Surface integral computation

Okay, so this is a step in the proof to Liouville's theorem, and it comes from Fritz John's *Partial Differential Equations* 4th ed (p109, sec. 4.3). The problem is, it requires computation of a surface integral (I think), and I don't know how to do that.

Here's the setup:

Let $\displaystyle u$ be harmonic in $\displaystyle \mathbb{R}^n$ with $\displaystyle \xi$ in the ball of radius $\displaystyle a>0$ about the origin. Let $\displaystyle \omega_n=2\pi^{n/2}/\Gamma(n/2)$ be the surface area of the unit sphere $\displaystyle S^{n-1}\subset\mathbb{R}^n$ (i.e. $\displaystyle \omega_2=2\pi$, $\displaystyle \omega_3=4\pi$, and so on.)
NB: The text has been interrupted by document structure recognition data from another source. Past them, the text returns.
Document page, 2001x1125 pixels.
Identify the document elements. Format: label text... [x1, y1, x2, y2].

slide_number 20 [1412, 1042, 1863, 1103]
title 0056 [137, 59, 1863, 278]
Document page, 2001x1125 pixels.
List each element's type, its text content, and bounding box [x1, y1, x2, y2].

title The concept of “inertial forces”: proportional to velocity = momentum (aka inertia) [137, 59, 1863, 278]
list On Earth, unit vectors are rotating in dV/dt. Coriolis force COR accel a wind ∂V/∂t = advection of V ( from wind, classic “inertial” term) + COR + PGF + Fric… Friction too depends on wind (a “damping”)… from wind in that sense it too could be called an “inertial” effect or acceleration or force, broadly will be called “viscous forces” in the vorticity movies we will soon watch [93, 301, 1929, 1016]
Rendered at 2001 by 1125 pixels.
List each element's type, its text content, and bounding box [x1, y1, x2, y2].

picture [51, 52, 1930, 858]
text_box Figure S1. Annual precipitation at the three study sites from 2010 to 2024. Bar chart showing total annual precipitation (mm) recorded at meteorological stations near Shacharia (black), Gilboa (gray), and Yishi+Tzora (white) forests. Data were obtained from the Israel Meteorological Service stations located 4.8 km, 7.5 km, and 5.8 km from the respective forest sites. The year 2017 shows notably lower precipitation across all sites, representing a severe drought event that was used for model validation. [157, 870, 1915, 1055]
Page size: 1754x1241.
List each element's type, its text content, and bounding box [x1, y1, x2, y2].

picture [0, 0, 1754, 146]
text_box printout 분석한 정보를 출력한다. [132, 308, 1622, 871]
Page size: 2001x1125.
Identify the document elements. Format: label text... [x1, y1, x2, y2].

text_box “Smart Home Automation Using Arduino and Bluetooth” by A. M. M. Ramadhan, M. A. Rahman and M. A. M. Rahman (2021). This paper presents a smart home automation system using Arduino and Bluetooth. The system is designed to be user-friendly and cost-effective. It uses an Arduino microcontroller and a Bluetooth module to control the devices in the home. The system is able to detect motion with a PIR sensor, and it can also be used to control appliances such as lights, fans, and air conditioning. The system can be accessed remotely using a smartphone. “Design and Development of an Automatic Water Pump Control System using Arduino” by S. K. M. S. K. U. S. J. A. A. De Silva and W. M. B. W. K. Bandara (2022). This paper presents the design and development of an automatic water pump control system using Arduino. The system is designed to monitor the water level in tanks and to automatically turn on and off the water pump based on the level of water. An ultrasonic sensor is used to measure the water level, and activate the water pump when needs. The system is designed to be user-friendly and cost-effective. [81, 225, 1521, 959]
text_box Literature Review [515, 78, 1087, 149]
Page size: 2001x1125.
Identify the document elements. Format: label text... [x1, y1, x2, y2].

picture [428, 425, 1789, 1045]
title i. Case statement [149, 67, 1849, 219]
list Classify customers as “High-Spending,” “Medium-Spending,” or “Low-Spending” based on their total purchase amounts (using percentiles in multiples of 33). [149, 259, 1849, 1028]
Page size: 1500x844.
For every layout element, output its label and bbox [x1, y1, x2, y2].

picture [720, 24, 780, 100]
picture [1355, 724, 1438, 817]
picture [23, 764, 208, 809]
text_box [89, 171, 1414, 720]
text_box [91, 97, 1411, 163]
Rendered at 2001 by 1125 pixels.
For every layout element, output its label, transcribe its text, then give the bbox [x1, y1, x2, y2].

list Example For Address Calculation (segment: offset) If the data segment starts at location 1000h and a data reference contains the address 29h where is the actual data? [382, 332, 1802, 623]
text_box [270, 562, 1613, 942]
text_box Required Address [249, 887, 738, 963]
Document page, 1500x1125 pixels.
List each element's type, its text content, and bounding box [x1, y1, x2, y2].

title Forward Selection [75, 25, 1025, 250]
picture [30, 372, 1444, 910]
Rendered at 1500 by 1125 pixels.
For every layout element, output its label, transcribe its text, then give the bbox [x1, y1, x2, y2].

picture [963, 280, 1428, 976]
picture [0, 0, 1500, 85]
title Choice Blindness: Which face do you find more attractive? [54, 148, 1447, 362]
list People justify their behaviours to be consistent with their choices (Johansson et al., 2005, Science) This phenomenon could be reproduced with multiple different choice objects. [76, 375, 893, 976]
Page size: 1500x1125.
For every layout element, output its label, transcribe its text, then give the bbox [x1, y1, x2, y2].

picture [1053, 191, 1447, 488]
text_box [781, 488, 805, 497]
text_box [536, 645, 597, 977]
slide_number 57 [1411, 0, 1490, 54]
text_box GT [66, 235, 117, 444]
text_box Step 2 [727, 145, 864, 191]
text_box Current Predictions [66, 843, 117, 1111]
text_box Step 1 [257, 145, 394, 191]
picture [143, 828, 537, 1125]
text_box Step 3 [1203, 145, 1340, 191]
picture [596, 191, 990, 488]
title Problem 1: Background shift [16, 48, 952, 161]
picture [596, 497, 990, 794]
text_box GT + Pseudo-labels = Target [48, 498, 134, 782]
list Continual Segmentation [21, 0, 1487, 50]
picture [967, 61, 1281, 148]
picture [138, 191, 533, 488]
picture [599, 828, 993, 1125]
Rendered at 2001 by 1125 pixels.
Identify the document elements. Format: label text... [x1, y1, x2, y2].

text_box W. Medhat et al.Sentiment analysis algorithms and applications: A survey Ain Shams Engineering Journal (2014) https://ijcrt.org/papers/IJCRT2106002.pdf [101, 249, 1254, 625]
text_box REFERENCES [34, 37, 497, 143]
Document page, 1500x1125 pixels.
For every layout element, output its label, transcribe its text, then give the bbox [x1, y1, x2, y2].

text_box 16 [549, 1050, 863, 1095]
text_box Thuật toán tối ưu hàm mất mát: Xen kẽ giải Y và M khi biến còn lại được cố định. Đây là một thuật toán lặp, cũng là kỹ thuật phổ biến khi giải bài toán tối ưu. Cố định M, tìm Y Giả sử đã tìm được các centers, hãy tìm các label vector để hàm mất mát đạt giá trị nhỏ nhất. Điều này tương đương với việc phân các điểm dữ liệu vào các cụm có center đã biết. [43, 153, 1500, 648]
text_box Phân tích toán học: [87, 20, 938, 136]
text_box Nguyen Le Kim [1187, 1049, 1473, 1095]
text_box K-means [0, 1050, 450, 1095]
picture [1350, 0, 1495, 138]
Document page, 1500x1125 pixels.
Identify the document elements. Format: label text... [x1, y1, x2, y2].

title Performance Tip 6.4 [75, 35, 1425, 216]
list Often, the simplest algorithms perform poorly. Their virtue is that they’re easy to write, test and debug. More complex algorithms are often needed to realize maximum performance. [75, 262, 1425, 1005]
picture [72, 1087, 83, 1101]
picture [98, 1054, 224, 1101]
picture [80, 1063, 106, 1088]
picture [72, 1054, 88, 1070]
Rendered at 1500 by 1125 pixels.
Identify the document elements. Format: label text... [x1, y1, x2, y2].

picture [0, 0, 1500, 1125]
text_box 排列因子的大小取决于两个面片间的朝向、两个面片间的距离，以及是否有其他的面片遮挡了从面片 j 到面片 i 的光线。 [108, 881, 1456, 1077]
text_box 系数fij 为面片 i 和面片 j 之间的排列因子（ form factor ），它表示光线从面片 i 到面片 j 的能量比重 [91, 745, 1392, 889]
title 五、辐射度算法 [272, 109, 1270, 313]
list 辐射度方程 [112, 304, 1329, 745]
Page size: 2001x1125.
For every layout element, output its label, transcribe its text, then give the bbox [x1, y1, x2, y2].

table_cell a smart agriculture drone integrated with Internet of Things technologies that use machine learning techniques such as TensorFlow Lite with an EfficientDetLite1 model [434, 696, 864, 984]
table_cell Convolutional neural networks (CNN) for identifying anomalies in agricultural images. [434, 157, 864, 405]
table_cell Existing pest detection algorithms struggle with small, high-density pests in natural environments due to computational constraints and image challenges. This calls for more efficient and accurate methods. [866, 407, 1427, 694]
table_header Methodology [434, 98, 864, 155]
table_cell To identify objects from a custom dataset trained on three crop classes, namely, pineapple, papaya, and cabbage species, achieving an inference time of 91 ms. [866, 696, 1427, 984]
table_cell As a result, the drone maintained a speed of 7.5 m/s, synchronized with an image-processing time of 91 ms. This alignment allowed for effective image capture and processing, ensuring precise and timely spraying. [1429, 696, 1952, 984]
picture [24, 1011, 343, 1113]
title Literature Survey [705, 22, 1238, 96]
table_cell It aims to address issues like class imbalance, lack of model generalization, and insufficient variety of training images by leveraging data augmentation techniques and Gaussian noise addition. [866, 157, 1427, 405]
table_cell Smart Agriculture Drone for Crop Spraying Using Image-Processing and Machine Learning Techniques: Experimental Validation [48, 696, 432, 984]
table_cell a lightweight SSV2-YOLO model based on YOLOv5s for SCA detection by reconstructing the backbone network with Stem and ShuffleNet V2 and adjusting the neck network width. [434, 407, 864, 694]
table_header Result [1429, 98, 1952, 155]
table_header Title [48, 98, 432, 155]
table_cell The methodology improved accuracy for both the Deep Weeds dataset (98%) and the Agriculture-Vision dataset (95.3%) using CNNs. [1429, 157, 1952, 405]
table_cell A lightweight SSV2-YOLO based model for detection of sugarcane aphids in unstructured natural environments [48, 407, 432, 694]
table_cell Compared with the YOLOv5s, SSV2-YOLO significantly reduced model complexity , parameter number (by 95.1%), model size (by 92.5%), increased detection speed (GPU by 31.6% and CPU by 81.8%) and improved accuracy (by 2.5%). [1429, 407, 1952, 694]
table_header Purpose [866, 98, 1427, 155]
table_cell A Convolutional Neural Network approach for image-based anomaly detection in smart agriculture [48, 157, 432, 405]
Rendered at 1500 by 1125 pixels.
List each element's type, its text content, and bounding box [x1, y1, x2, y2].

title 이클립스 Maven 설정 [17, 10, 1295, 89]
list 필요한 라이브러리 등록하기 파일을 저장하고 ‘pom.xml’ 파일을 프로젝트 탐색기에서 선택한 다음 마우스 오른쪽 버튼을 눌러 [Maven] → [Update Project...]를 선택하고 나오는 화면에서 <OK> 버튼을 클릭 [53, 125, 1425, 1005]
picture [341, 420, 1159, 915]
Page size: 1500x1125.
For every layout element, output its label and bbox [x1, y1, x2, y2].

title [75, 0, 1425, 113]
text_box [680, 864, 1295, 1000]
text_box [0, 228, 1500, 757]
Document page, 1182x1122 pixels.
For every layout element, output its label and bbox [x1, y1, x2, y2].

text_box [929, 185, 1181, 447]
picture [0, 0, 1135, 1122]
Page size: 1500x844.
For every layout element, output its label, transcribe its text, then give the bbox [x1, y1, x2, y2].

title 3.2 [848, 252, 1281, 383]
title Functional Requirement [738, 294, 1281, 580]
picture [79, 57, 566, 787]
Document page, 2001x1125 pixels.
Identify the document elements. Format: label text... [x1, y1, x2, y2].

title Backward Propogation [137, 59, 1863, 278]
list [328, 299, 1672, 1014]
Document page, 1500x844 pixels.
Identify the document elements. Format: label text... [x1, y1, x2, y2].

We are also given the following identity:

$\displaystyle u_{\xi_i}(0)=\frac{n}{\omega_n a^{n+1}}\int_{|x|=a}x_i u(x)\;dS_x$

Frankly, I'm not sure what $\displaystyle dS_x$ is supposed to denote. I assume it's the "surface integral" with respect to x, but then I'm not sure what the definition of a surface integral is, much less how to evaluate them routinely.

Anyway, we have to use the above information to prove the following identity:

$\displaystyle |u_{\xi_i}(0)|\leq\frac{n}{a}\max_{|x|=a}|u(x)|$

Any ideas on how to do this? Any help would be much appreciated!

Re: Surface integral computation

Quote:

I'm not sure what the definition of a surface integral is, much less how to evaluate them routinely.

Maybe you should revisit your notes, it is quite helpful to be able to deal with them.

Now for the estimate on the integral. Let $\displaystyle \omega_n a^{n-1}=\int_{|x|=a}dS_x$ be the area of the $\displaystyle a-$radius n-sphere.

Use the Cauchy-Schwartz inequality and basic properties of the integral to obtain

$\displaystyle |u_{\xi_i}(0)|\leq\frac{n}{\omega_n a^{n+1}}\left(\int_{|x|=a}\sum|x_i|^2dS_x\right)^{ 1/2}\left(\int_{|x|=a}|u|^2dS_x\right)^{1/2}$

or

$\displaystyle |u_{\xi_i}(0)|\leq\frac{n}{\omega_n a^{n+1}}\left(a\left[\omega_n a^{n-1}\right]^{1/2}\right)\left((\sup|u|)\left[\omega_n a^{n-1}\right]^{1/2}\right)$

from where the result follows.